Idwar ikut dalam beberapa buku antologi bersama, baik cerpen maupun puisi, antara lain
Melerai Jarak (Antologi Cerpen) dan Antologi Puisi Bersama, Kata-kata yang Tak
Menua, Janji di Bulan Desember, Tentang Yang, Kuantar Kau ke Makassar, Mendengar
Tangis I La Galigo dan Bertemu dan Saat Berjumpa di Kertas.

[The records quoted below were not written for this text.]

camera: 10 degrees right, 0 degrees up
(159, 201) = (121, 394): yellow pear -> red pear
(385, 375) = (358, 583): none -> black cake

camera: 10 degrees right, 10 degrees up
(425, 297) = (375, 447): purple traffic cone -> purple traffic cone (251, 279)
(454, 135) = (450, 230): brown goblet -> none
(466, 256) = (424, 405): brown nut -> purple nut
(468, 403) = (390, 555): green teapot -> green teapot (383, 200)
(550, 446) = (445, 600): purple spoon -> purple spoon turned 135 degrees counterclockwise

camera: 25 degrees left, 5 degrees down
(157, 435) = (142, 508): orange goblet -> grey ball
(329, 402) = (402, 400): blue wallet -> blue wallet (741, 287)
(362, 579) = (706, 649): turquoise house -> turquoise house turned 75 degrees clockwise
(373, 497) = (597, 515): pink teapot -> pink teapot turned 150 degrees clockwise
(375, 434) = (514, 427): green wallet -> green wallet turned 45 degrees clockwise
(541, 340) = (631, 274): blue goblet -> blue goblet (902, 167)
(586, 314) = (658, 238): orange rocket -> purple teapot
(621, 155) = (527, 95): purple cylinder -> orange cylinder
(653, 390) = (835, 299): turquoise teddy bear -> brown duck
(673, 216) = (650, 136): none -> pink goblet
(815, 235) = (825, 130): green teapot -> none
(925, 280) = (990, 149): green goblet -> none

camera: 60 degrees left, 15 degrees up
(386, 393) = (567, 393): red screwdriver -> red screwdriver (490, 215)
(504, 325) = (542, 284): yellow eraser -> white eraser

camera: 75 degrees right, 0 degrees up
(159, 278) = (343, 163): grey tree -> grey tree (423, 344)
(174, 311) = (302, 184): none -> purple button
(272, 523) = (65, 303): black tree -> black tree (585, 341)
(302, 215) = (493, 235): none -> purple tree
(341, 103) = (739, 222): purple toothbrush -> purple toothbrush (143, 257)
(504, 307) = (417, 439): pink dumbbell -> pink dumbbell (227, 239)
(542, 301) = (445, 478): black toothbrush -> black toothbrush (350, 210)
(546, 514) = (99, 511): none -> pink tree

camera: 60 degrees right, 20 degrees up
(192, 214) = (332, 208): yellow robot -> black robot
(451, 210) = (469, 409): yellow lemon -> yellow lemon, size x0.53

Menjadi penulis/kontributor/editor pada beberapa buku, antara lain Husni Djamaluddin yang
Saya Kenal: Catatan dari teman-teman, Biografi Guru-guru Besar Universitas Hasanuddin,
La Galigo: Menelusuri Jejak Warisan Sastra Dunia. Tercatat dalam buku 50 Seniman
Sulawesi Selatan dan Karyanya dan buku Apa dan Siapa Penyair Indonesia yang
diterbitkan Yayasan Puisi Indonesia (2017).
Idwar Anwar bahkan tercatat sebagai penulis yang pertama kali melakukan penulisan
ulang Epos La Galigo menjadi Novel Populer yang rencananya sebanyak 12 jilid. Ia
juga menjadi orang pertama yang menyusun Ensiklopedi Sejarah Luwu dan
Ensiklopedi Kebudayaan Luwu.

Menjadi pemerakarsa/pelopor sekaligus orang yang pertama kali menyusun dan


menerbitkan Buku Pelajaran Muatan Lokal (MULOK) Sejarah dan Kebudayaan Luwu
untuk tingkat SD, SMP dan SMA yang saat ini dipelajari dihampir semua sekolah se Tana
Luwu.

Beberapa penghargaan yang pernah diraihnya antara lain, sebagai Pemuda Berprestasi di
Bidang Kebudayaan tahun 2009, Penghargaan Bidang Kepemudaan dari Pemerintah
Kota Palopo tahun 2014 dan Penggiat Literasi dari Pemerintah Provinsi Sulawesi
Selatan 2018.

Buku-buku Tentang Luwu yang Ditulisnya

Sebagai putra yang lahir di Tana Luwu, Idwar Anwar memang telah berkomitmen untuk
menulis buku apa saja tentang tanah kelahirannya. Dalam sebuah wawancara dengan
Arung.co, Idwar menyebutkan, apa yang dilakukannya merupakan upaya untuk membayar
utang kulturanya.

“Sebagai orang yang lahir dan besar di Tana Luwu, tentu saya memiliki utang kultural yang
harus saya tuntaskan sesuai kemampuan yang saya miliki. Karena itulah, melalui dunia tulis
menulis yang selama ini saya geluti, saya berkomitmen untuk menuliskan berbagai hal
tentang Luwu, utamanya mengenai sejarah dan budaya serta berbagai kekayaan nilai
tradisional yang dimiliki maskarakat Luwu,” ungkapnya.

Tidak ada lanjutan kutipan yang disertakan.